Source text
⟨

Mathematics for Deep Learning (Part 1)

Hevans Vinicius Pereira
3 min readFeb 15, 2022

I started my journey to learn Data Science and Machine Learning after my PhD. I have a PhD in Pure Mathematics and I become interested in learning Machine Learning due to the many and interesting applications.

Photo by Dan-Cristian Pădureț on Unsplash

As a pure mathematician I was in doubt about how to use my knowledge to understand the algorithms but I also think that it’s very important to not staying just in theory, so I started to do a lot of courses. In my journey I notice that I have a greater retention of knowledge by studying through books.

I tryed MOOC courses, tutorial videos, tutorial in blogs but I feel that books allow me progress at my own pace and cover a substantial part of the subject. Of course, it’s important don’t use just books because the field evolves fast and books aren’t that quick to keep up to date.

There are a few books on mathematics for machine learning (I’ll review that too). For starters I chose a book that goes straight to the point.

⟩

Data records
⟨

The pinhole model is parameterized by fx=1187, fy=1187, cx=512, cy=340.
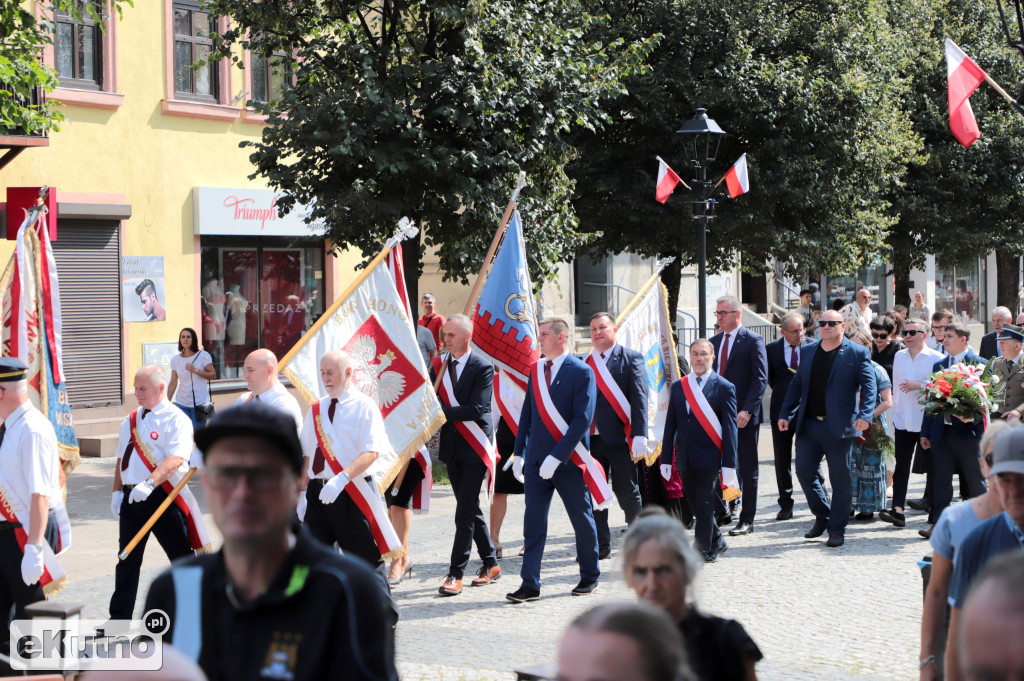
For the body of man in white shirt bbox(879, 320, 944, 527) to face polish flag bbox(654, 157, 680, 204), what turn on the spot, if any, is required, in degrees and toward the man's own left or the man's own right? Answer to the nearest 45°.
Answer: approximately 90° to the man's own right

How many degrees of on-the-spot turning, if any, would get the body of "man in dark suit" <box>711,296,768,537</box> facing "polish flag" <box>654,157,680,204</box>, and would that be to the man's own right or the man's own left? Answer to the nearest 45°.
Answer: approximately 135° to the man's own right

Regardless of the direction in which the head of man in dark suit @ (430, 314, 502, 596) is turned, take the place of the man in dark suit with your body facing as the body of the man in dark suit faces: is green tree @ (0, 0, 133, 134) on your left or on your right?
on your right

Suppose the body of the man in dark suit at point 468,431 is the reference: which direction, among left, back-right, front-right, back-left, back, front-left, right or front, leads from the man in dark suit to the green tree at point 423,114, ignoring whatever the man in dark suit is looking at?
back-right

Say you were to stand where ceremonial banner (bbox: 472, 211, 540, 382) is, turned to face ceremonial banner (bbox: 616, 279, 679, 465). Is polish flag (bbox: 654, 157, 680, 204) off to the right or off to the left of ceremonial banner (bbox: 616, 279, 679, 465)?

⟩

Using the information
a – In the post on mathematics for deep learning, rewrite the passage starting with "As a pure mathematician" and going on through "studying through books.", putting "trained mathematician" in place of "pure mathematician".
b – In what field does the author of the post on mathematics for deep learning hold a PhD?
c – Take the post on mathematics for deep learning further, picking up after its final sentence.

Responses by item number
a –
As a trained mathematician I was in doubt about how to use my knowledge to understand the algorithms but I also think that it’s very important to not staying just in theory, so I started to do a lot of courses. In my journey I notice that I have a greater retention of knowledge by studying through books.

b – Pure Mathematics.

c –
In this post I will do a review of the first section of the book “Hand’s-On Mathematics for Deep Learning” from Jay Dawani. The book was published by Packt. I will abord from the perspective of someone who already knows mathematics but I will comment what I think that someone who don’t know might feel.

Photo by Sharon McCutcheon on Unsplash

In a nutshell, the first section of the book is just a review of definitions. Who already have some background in mathematics can review without difficult or even skip this section. People who have a little less background in mathematics can understand some ideas but this is not a book to learn this topics. Below I’ll detail each one of the first six chapters.

The first section have the following chapters:

  • Chapter 1: Linear Algebra
  • Chapter 2: Vector Calculus
  • Chapter 3: Probability and Statistics
  • Chapter 4: Optimization
  • Chapter 5: Graph Theory

Chapter 1: Linear Algebra

If you have some knowledge in Linear Algebra so you can skip this chapter without fear. Chapter 1 focuses primarily in the operations on matrices, vector spaces and eigenvalues and eigenvectors. The only things that maybe are unknown are the decomposition matrices shown: Singular Value Decomposition and Cholesky Decomposition; this decompositions are presented directly but no intuition about it is provided.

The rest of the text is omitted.